Problem A: Can you copy the passage on systemic change in American education in full, word for word?

Passage:
================
Efforts to improve American education are at an impasse. Some schools excel but many others struggle. Policymakers respond by introducing new policies and regulations aimed at “fixing” all schools, whether they need it or not. Some of the top schools figure out how to use (or subvert) the system and continue to excel. Other schools, weighed down by the constant demands of “bucking the system,” slip into mediocrity. Still others are so troubled that they are unable to satisfy the system's demands for accountability and appear destined for continued failure.
While public schools have always varied in quality, the demands placed on the education system have risen substantially in the past decade. Instead of being charged with ensuring students' minimum competence, schools are now being asked to dramatically increase the level of performance of all their pupils. As a result, more and more policymakers are turning their attention to a central issue: can America's entire education system (actually composed of thousands of smaller systems) be rebuilt to ensure that schools educating students to world-class standards will be the norm rather than the exception? Moreover, can the education system begin to encourage, rather than thwart, the pockets of change and innovation already in existence—and help other schools to do the same?
Advocates of systemic change (or systemic reform, as some call it) believe that no amount of fine-tuning will result in large numbers of schools capable of meeting future demands. Instead, they assert, the education system itself must be rebuilt to support, encourage—and demand—that schools meet new, higher standards of performance. And that, experts say, will entail turning a fundamentally conservative public institution into one able to continually transform and renew itself.
The United States has embarked on an “untried effort to create a new and different system of education,” suggests Frank Newman, president of the Education Commission of the States (ECS). The question, he believes, is: “Can publicly operated enterprises become exciting, performance-oriented, efficient, change-oriented” institutions?
Lessons from the 1980s
The current push for systemic change in education is strongly influenced by the lessons from state-led education reform during the 1980s. In state after state following the publication of A Nation at Risk (National Commission on Excellence in Education 1983), legislatures passed volumes of new education regulations and policies. But even if those reforms could be considered “comprehensive,” critics say, they frequently failed to spur systemwide improvement.
================
Problem B: Would you repeat all the entries below exactly as they appear, leaving the pictures out of your answer?
================
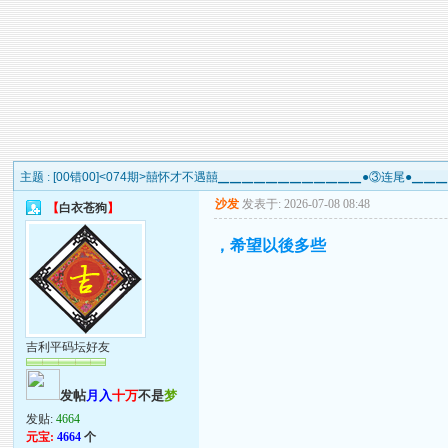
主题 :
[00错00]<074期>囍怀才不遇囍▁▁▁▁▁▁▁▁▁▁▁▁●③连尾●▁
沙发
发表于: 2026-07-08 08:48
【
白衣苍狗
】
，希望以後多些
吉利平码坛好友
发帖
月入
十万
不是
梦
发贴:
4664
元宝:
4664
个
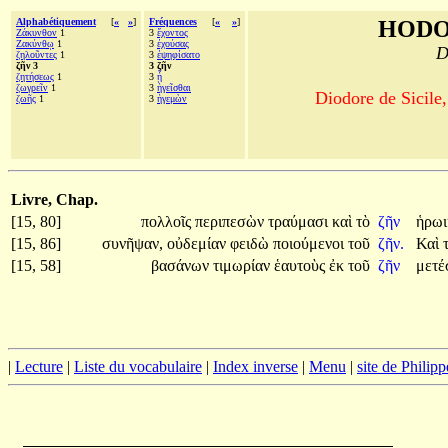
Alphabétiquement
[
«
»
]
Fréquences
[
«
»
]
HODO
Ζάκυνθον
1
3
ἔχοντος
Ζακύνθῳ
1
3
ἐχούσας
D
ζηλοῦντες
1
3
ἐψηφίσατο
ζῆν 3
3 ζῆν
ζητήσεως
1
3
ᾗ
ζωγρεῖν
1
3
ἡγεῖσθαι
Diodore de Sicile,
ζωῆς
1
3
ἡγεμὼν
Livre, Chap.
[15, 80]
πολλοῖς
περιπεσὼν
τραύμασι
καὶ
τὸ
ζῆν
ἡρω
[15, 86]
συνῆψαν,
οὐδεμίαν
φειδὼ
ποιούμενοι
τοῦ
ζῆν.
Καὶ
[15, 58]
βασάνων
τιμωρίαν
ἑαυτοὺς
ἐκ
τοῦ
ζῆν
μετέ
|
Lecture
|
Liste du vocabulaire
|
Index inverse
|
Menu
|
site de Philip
================
Exercise result A:
Efforts to improve American education are at an impasse. Some schools excel but many others struggle. Policymakers respond by introducing new policies and regulations aimed at “fixing” all schools, whether they need it or not. Some of the top schools figure out how to use (or subvert) the system and continue to excel. Other schools, weighed down by the constant demands of “bucking the system,” slip into mediocrity. Still others are so troubled that they are unable to satisfy the system's demands for accountability and appear destined for continued failure.
While public schools have always varied in quality, the demands placed on the education system have risen substantially in the past decade. Instead of being charged with ensuring students' minimum competence, schools are now being asked to dramatically increase the level of performance of all their pupils. As a result, more and more policymakers are turning their attention to a central issue: can America's entire education system (actually composed of thousands of smaller systems) be rebuilt to ensure that schools educating students to world-class standards will be the norm rather than the exception? Moreover, can the education system begin to encourage, rather than thwart, the pockets of change and innovation already in existence—and help other schools to do the same?
Advocates of systemic change (or systemic reform, as some call it) believe that no amount of fine-tuning will result in large numbers of schools capable of meeting future demands. Instead, they assert, the education system itself must be rebuilt to support, encourage—and demand—that schools meet new, higher standards of performance. And that, experts say, will entail turning a fundamentally conservative public institution into one able to continually transform and renew itself.
The United States has embarked on an “untried effort to create a new and different system of education,” suggests Frank Newman, president of the Education Commission of the States (ECS). The question, he believes, is: “Can publicly operated enterprises become exciting, performance-oriented, efficient, change-oriented” institutions?
Lessons from the 1980s
The current push for systemic change in education is strongly influenced by the lessons from state-led education reform during the 1980s. In state after state following the publication of A Nation at Risk (National Commission on Excellence in Education 1983), legislatures passed volumes of new education regulations and policies. But even if those reforms could be considered “comprehensive,” critics say, they frequently failed to spur systemwide improvement.

Exercise result B:
主题 :
[00错00]<074期>囍怀才不遇囍▁▁▁▁▁▁▁▁▁▁▁▁●③连尾●▁
沙发
发表于: 2026-07-08 08:48
【
白衣苍狗
】
，希望以後多些
吉利平码坛好友
发帖
月入
十万
不是
梦
发贴:
4664
元宝:
4664
个
Alphabétiquement
[
«
»
]
Fréquences
[
«
»
]
HODO
Ζάκυνθον
1
3
ἔχοντος
Ζακύνθῳ
1
3
ἐχούσας
D
ζηλοῦντες
1
3
ἐψηφίσατο
ζῆν 3
3 ζῆν
ζητήσεως
1
3
ᾗ
ζωγρεῖν
1
3
ἡγεῖσθαι
Diodore de Sicile,
ζωῆς
1
3
ἡγεμὼν
Livre, Chap.
[15, 80]
πολλοῖς
περιπεσὼν
τραύμασι
καὶ
τὸ
ζῆν
ἡρω
[15, 86]
συνῆψαν,
οὐδεμίαν
φειδὼ
ποιούμενοι
τοῦ
ζῆν.
Καὶ
[15, 58]
βασάνων
τιμωρίαν
ἑαυτοὺς
ἐκ
τοῦ
ζῆν
μετέ
|
Lecture
|
Liste du vocabulaire
|
Index inverse
|
Menu
|
site de Philip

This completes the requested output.